TASK REQUIREMENTS:
Each record that follows is to be output in full, precisely as written.

THE RECORDS:
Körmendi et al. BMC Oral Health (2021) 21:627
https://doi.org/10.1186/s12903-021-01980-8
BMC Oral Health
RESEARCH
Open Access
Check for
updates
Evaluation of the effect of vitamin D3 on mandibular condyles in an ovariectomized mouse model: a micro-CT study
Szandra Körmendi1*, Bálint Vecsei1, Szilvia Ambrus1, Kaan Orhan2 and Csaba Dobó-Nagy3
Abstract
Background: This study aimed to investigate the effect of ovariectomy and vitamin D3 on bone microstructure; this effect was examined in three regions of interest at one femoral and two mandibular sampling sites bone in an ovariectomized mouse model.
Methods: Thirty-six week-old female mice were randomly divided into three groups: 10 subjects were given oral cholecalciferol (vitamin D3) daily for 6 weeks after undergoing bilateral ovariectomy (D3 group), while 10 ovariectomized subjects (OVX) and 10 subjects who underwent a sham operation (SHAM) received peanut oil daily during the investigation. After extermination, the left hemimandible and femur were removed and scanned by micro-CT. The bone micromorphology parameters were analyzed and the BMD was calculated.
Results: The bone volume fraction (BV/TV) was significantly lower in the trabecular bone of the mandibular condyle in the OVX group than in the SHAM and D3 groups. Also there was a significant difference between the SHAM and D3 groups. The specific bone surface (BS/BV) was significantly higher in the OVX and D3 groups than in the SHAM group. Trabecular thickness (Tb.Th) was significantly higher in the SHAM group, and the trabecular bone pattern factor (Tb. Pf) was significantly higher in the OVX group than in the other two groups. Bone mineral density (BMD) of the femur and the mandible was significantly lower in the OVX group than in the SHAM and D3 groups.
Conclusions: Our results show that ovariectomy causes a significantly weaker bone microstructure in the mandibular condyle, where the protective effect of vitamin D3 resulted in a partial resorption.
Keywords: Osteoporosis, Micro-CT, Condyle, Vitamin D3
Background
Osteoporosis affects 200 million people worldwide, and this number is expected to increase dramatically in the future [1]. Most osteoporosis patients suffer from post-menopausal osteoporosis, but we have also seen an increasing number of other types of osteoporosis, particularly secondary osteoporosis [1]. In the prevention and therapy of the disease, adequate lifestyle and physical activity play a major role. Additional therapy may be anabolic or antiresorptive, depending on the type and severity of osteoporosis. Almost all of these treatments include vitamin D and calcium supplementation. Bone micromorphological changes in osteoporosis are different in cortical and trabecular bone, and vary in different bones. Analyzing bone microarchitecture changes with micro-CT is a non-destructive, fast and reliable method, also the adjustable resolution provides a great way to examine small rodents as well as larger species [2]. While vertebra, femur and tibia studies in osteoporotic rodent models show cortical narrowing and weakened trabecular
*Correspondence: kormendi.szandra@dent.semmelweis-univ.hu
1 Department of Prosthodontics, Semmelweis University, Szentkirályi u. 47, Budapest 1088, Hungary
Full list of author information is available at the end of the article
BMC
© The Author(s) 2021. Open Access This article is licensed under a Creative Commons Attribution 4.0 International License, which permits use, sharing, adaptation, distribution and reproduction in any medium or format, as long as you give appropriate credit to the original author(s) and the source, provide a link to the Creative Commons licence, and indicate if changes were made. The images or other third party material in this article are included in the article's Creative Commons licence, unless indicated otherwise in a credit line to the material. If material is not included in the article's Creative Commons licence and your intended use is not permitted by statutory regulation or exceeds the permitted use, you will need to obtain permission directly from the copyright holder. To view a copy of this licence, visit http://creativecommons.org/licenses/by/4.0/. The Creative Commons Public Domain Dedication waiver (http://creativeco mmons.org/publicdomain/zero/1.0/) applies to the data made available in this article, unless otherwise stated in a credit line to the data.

ANSWER BOX:
Körmendi et al. BMC Oral Health (2021) 21:627
https://doi.org/10.1186/s12903-021-01980-8
BMC Oral Health
RESEARCH
Open Access
Check for
updates
Evaluation of the effect of vitamin D3 on mandibular condyles in an ovariectomized mouse model: a micro-CT study
Szandra Körmendi1*, Bálint Vecsei1, Szilvia Ambrus1, Kaan Orhan2 and Csaba Dobó-Nagy3
Abstract
Background: This study aimed to investigate the effect of ovariectomy and vitamin D3 on bone microstructure; this effect was examined in three regions of interest at one femoral and two mandibular sampling sites bone in an ovariectomized mouse model.
Methods: Thirty-six week-old female mice were randomly divided into three groups: 10 subjects were given oral cholecalciferol (vitamin D3) daily for 6 weeks after undergoing bilateral ovariectomy (D3 group), while 10 ovariectomized subjects (OVX) and 10 subjects who underwent a sham operation (SHAM) received peanut oil daily during the investigation. After extermination, the left hemimandible and femur were removed and scanned by micro-CT. The bone micromorphology parameters were analyzed and the BMD was calculated.
Results: The bone volume fraction (BV/TV) was significantly lower in the trabecular bone of the mandibular condyle in the OVX group than in the SHAM and D3 groups. Also there was a significant difference between the SHAM and D3 groups. The specific bone surface (BS/BV) was significantly higher in the OVX and D3 groups than in the SHAM group. Trabecular thickness (Tb.Th) was significantly higher in the SHAM group, and the trabecular bone pattern factor (Tb. Pf) was significantly higher in the OVX group than in the other two groups. Bone mineral density (BMD) of the femur and the mandible was significantly lower in the OVX group than in the SHAM and D3 groups.
Conclusions: Our results show that ovariectomy causes a significantly weaker bone microstructure in the mandibular condyle, where the protective effect of vitamin D3 resulted in a partial resorption.
Keywords: Osteoporosis, Micro-CT, Condyle, Vitamin D3
Background
Osteoporosis affects 200 million people worldwide, and this number is expected to increase dramatically in the future [1]. Most osteoporosis patients suffer from post-menopausal osteoporosis, but we have also seen an increasing number of other types of osteoporosis, particularly secondary osteoporosis [1]. In the prevention and therapy of the disease, adequate lifestyle and physical activity play a major role. Additional therapy may be anabolic or antiresorptive, depending on the type and severity of osteoporosis. Almost all of these treatments include vitamin D and calcium supplementation. Bone micromorphological changes in osteoporosis are different in cortical and trabecular bone, and vary in different bones. Analyzing bone microarchitecture changes with micro-CT is a non-destructive, fast and reliable method, also the adjustable resolution provides a great way to examine small rodents as well as larger species [2]. While vertebra, femur and tibia studies in osteoporotic rodent models show cortical narrowing and weakened trabecular
*Correspondence: kormendi.szandra@dent.semmelweis-univ.hu
1 Department of Prosthodontics, Semmelweis University, Szentkirályi u. 47, Budapest 1088, Hungary
Full list of author information is available at the end of the article
BMC
© The Author(s) 2021. Open Access This article is licensed under a Creative Commons Attribution 4.0 International License, which permits use, sharing, adaptation, distribution and reproduction in any medium or format, as long as you give appropriate credit to the original author(s) and the source, provide a link to the Creative Commons licence, and indicate if changes were made. The images or other third party material in this article are included in the article's Creative Commons licence, unless indicated otherwise in a credit line to the material. If material is not included in the article's Creative Commons licence and your intended use is not permitted by statutory regulation or exceeds the permitted use, you will need to obtain permission directly from the copyright holder. To view a copy of this licence, visit http://creativecommons.org/licenses/by/4.0/. The Creative Commons Public Domain Dedication waiver (http://creativeco mmons.org/publicdomain/zero/1.0/) applies to the data made available in this article, unless otherwise stated in a credit line to the data.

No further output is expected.